This blog post is featured in a chronological series “The Dog Days of Summer – Biblical Figures Feel the Heat.”  Blogs are intended to offer an outlet for reflection beyond Sunday morning.

August 2, 2015

Delivered by Rev. Dr. Camille Cook Murray / Sermon title: “Family Traditions”

Text: 2 Timothy 1

My father saved letters that he exchanged with his grandmother, who was very funny and gave great commentary on daily events. A few lines from my great-grandmother Cook:

“…That’s why I had 21 (teeth) pulled all at once.   Told him I was too busy to keep coming back, and Jim, it nearly killed me, oh was I sick? I lay in that old bed bleeding like a dog. Now I have none, I get along fine without them. I had a wonderful Dentist but I was too busy to keep going back to have out 2 at a time.”

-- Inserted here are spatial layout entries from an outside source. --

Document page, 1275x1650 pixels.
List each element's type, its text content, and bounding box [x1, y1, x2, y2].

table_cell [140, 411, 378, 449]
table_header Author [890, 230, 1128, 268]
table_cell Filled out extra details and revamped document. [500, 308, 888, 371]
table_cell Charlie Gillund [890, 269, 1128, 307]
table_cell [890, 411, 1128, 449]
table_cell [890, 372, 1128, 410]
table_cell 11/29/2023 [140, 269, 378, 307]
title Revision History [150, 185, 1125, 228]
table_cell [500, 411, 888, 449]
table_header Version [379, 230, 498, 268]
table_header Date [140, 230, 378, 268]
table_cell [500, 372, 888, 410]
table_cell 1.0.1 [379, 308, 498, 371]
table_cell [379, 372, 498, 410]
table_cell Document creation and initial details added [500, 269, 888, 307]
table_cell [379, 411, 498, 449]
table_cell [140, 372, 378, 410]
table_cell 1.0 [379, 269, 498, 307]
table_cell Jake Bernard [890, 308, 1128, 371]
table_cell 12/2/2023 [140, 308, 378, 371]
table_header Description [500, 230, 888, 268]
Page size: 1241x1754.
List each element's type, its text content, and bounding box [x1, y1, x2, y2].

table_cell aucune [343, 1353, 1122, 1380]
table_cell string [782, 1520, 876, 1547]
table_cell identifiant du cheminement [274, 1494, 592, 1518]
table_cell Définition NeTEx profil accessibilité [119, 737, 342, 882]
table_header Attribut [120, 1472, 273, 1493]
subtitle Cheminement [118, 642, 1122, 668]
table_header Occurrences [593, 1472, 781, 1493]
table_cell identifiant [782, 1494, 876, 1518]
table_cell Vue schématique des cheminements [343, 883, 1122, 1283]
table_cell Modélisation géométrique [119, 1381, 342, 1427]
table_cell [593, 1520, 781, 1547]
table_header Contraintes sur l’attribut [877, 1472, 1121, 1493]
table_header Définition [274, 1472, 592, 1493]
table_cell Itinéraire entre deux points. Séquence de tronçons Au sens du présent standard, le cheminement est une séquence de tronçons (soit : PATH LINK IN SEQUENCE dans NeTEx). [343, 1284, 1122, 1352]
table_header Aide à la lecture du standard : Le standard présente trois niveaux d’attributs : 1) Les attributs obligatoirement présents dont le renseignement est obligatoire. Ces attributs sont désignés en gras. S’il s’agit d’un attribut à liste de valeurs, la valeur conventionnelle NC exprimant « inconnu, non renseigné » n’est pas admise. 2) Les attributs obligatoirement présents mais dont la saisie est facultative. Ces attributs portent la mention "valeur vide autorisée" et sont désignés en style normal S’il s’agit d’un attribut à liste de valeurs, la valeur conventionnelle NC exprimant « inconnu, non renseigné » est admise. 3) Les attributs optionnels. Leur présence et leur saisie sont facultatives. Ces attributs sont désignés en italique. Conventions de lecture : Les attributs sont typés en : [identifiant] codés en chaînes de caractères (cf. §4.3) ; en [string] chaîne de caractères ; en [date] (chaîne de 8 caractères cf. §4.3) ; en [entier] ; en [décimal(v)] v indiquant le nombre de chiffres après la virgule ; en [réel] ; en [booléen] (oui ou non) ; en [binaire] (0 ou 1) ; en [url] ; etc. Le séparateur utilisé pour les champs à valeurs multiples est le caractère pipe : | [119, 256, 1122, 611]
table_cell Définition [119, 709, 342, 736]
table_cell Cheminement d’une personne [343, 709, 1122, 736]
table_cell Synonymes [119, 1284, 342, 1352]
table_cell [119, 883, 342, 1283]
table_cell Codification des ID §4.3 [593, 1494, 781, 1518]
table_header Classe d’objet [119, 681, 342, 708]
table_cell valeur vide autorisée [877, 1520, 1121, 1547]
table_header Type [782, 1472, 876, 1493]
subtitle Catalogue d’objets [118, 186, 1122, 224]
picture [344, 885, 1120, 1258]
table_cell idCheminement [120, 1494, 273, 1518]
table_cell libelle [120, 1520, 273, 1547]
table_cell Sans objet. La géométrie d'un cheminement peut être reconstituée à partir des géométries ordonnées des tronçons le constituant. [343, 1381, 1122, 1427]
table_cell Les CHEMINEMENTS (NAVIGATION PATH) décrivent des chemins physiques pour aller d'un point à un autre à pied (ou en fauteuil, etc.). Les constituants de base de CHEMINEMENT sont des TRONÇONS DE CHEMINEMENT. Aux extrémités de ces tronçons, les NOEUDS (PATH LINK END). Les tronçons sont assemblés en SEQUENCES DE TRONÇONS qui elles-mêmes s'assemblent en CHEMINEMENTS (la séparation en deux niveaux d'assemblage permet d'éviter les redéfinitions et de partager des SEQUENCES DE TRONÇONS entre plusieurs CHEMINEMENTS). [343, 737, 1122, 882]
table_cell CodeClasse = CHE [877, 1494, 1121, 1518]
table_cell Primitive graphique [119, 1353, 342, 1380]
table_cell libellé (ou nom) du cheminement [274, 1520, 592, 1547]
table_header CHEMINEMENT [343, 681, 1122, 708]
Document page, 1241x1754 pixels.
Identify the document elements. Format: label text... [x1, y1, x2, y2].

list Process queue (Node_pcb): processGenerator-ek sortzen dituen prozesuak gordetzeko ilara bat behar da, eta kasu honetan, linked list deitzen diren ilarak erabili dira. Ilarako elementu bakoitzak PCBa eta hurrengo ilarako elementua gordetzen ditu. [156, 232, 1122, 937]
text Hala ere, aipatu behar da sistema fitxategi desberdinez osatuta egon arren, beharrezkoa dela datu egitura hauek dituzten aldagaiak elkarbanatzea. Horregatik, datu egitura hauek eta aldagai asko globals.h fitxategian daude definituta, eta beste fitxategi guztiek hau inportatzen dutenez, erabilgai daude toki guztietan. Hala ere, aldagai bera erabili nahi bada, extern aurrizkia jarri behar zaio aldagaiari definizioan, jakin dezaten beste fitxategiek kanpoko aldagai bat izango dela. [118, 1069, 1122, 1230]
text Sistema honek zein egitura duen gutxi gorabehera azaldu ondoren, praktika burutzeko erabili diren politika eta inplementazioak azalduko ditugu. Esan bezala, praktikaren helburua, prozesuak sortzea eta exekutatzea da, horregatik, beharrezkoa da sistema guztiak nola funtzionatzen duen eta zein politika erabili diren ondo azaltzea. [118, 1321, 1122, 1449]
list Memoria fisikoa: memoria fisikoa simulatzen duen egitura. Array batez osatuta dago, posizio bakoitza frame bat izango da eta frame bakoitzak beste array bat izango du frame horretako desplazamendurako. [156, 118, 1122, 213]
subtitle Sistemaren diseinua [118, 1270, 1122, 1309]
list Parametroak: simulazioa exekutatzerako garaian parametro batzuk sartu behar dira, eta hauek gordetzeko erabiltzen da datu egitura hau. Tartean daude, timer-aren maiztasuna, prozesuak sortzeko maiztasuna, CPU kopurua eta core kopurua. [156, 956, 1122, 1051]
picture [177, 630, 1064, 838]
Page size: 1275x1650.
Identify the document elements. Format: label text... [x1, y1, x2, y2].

“It’s 97 today and no Rain. So maybe the world is coming to an end. Lois thinks so I’m sure, she’s so religious, she makes me sick. I’m glad your Dad and Mom go square dancing, fancy Lois doing that. Your Dad is as good as your Aunt Lois any old day.”

These letters are treasures from one generation to the next. Today we read another such letter sent from the older generation to the younger. Paul is writing to Timothy something of a last will and testament to his friend, giving advice, giving thanks, and giving encouragement all in a very impassioned way.

At this time, Christianity had grown enough to become a threat to the Roman establishment. Consequently Paul, a known evangelist, is in jail, yet again. The only thing for him to do now is write letters and encourage others to carry on the work.

Paul builds his case by appealing to Timothy’s ancestors in the faith. His grandmother Lois and his mother Eunice who both were faithful women, who helped instill that faithfulness into Timothy. Paul is reminding Timothy that faith was a family tradition. This is who you are, these is your people.

We know nothing else about Lois and Eunice other than their relationship to Timothy and Paul’s comment on their faithfulness. Lois and Eunice are the people in our lives who taught us about this faith through their words or their actions. The grandparent who never missed a Sunday. The parent who taught Sunday school. The uncle who served as a church treasurer. The friend’s family who prayed before their meals. The people who were the links in the chain of faith from their generation to ours – they passed on the family traditions in one way or another.

Now we do not simply regurgitate the faith of the previous generation, we believe we are reformed and always reforming, but the faith of our ancestors shapes us and guides us.

Our personal story, our private faith, finds greater meaning with the larger communal story of God’s people. No one gets to faith without traveling within the company of the saints. Our faith is held in trust, as part of a sacred family tradition. Faith is deeply personal and uniquely communal. So it is always our faith profession alongside the Apostles Creed. Our private prayers alongside the Lord’s Prayer. Our personal diaries alongside our communities history books. Our letters from relatives alongside familiar passages of scripture.

No one arrives at Christian faith all by themselves, we are part of a tradition, part of a lineage of the faithful, which connects us all the way back to Christ himself. Jesus commissioned those first disciples, who passed the message on to their followers, who converted men and women, who baptized and taught their children, who traveled abroad and established churches, who kept the light of Christ unbroken for two thousand years, that is our history, our heritage, our tradition.

Paul says to Timothy: Remember your roots. Do not spend your inheritance in this faith unwisely. I am counting on you to pass this precious, life changing good news along to the next generation. Don’t let me down. Remember your grandmother was faithful. Remember your mother was faithful. Remember God is faithful. Now it’s your turn.

Amen.

 

Reflection:

Who are the people in your life that have influenced your faith? Reflect on the ways that they communicated the importance of faith in their lives.

As a Christian, we are called to be witnesses in our own lives. Think about the people that may be looking to you as an example. How do you communicate your faith to others?  

Reflect on the power of the Holy Spirit, the sustainer of our faith. Pray, “Holy Spirit, thank you for sustaining me. Please continue to lead me on paths of righteousness. I am grateful to be a recipient of the story of God, and I am grateful to pass that story along to others. Help me and the whole church as we continue to live out our lives in light of our Lord Jesus Christ. Amen.”